Reading text:
====

13.2.25.6. format_number

Returns a number formatted with the locale separator for thousands. By default the current QGIS user locale is used. Also truncates the decimal places to the number of supplied places.

Syntax

format_number(number, [places=0], [language], [omit_group_separators=false], [trim_trailing_zeroes=false])

[] marks optional arguments

Arguments

  • number - number to be formatted

  • places - integer representing the number of decimal places to truncate the string to.

  • language - language (lowercase, two- or three-letter, ISO 639 language code) used to format the number into a string. By default the current QGIS user locale is used.

  • omit_group_separators - if set to true then group separators will not be included in the string

  • trim_trailing_zeroes - if set to true then trailing zeros following the decimal point will be trimmed from the string

Examples

  • format_number(10000000.332,2) → ‘10,000,000.33’ if e.g. the current locale is an English variant

  • format_number(10000000.332,2,'fr') → ‘10 000 000,33’

13.2.25.7. left

Returns a substring that contains the n leftmost characters of the string.

Syntax

left(string, length)

Arguments

  • string - a string

  • length - integer. The number of characters from the left of the string to return.

Examples

  • left('Hello World',5) → ‘Hello’

13.2.25.8. length

Returns the number of characters in a string or the length of a geometry linestring.

String variant

Returns the number of characters in a string.

Syntax

length(string)

Arguments

  • string - string to count length of

Examples

  • length('hello') → 5

Geometry variant

Calculate the length of a geometry line object. Calculations are always planimetric in the Spatial Reference System (SRS) of this geometry, and the units of the returned length will match the units for the SRS. This differs from the calculations performed by the $length function, which will perform ellipsoidal calculations based on the project’s ellipsoid and distance unit settings.

Syntax

length(geometry)

Arguments

  • geometry - line geometry object

Examples

  • length(geom_from_wkt('LINESTRING(0 0, 4 0)')) → 4.0

13.2.25.9. lower

Converts a string to lower case letters.

Syntax

lower(string)

Arguments

  • string - the string to convert to lower case

Examples

  • lower('HELLO World') → ‘hello world’

13.2.25.10. lpad

Returns a string padded on the left to the specified width, using a fill character. If the target width is smaller than the string’s length, the string is truncated.

Syntax

lpad(string, width, fill)

Arguments

  • string - string to pad

  • width - length of new string

  • fill - character to pad the remaining space with

Examples

  • lpad('Hello', 10, 'x') → ‘xxxxxHello’

  • lpad('Hello', 3, 'x') → ‘Hel’

13.2.25.11. ltrim

Removes the longest string containing only the specified characters (a space by default) from the start of string.

Syntax

ltrim(string, [characters=’ ‘])

[] marks optional arguments

Arguments

  • string - string to trim

  • characters - characters to trim

Examples

  • ltrim('   hello world  ') → ‘hello world ‘

  • ltrim('zzzytest', 'xyz') → ‘test’

Further reading: rtrim, trim

13.2.25.12. regexp_match

Return the first matching position matching a regular expression within an unicode string, or 0 if the substring is not found.

====

Questions to answer:
**1.** In the QGIS string function reference, what happens when the target width given to lpad is smaller than the string's length?
**2.** Carry the QGIS string function reference forward from where it stops.

====

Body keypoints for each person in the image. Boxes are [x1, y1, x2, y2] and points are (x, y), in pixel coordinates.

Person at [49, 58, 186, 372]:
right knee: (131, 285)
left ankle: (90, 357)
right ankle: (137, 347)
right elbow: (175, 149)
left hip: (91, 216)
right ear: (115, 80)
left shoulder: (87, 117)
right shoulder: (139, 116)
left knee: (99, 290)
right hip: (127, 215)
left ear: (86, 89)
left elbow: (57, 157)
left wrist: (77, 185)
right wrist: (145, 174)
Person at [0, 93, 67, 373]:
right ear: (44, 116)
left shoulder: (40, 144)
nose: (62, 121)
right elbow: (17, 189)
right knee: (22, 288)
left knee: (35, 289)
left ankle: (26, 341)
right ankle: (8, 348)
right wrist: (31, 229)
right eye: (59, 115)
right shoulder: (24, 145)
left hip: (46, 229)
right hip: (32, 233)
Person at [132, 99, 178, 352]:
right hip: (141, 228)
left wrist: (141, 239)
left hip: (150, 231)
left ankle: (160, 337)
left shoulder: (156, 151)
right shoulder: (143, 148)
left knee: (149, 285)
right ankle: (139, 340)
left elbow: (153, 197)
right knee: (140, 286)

====

Answers for this exercise:
**1.** The string is truncated.

**2.**
Syntax

regexp_match(input_string, regex)

Arguments

  • input_string - the string to test against the regular expression

  • regex - The regular expression to test against. Backslash characters must be double escaped (e.g., “\\s” to match a white space character or “\\b” to match a word boundary).

Examples

  • regexp_match('QGIS ROCKS','\\sROCKS') → 5

  • regexp_match('Budač','udač\\b') → 2

13.2.25.13. regexp_replace

Returns a string with the supplied regular expression replaced.

Syntax

regexp_replace(input_string, regex, replacement)

Arguments

  • input_string - the string to replace matches in

  • regex - The regular expression to replace. Backslash characters must be double escaped (e.g., “\\s” to match a white space character).

  • replacement - The string that will replace any matching occurrences of the supplied regular expression. Captured groups can be inserted into the replacement string using \\1, \\2, etc.

Examples

  • regexp_replace('QGIS SHOULD ROCK','\\sSHOULD\\s',' DOES ') → ‘QGIS DOES ROCK’

  • regexp_replace('ABC123','\\d+','') → ‘ABC’

  • regexp_replace('my name is John','(.*) is (.*)','\\2 is \\1') → ‘John is my name’

13.2.25.14. regexp_substr

Returns the portion of a string which matches a supplied regular expression.

Syntax

regexp_substr(input_string, regex)

Arguments

  • input_string - the string to find matches in

  • regex - The regular expression to match against. Backslash characters must be double escaped (e.g., “\\s” to match a white space character).

Examples

  • regexp_substr('abc123','(\\d+)') → ‘123’

13.2.25.15. replace

Returns a string with the supplied string, array, or map of strings replaced.

String & array variant

Returns a string with the supplied string or array of strings replaced by a string or an array of strings.

Syntax

replace(string, before, after)

Arguments

  • string - the input string

  • before - the string or array of strings to replace

  • after - the string or array of strings to use as a replacement

Examples

  • replace('QGIS SHOULD ROCK','SHOULD','DOES') → ‘QGIS DOES ROCK’

  • replace('QGIS ABC',array('A','B','C'),array('X','Y','Z')) → ‘QGIS XYZ’

  • replace('QGIS',array('Q','S'),'') → ‘GI’

Map variant

Returns a string with the supplied map keys replaced by paired values. Longer map keys are evaluated first.

Syntax

replace(string, map)

Arguments

  • string - the input string

  • map - the map containing keys and values

Examples

  • replace('APP SHOULD ROCK',map('APP','QGIS','SHOULD','DOES')) → ‘QGIS DOES ROCK’

  • replace('forty two',map('for','4','two','2','forty two','42')) → ‘42’

13.2.25.17. rpad

Returns a string padded on the right to the specified width, using a fill character. If the target width is smaller than the string’s length, the string is truncated.

Syntax

rpad(string, width, fill)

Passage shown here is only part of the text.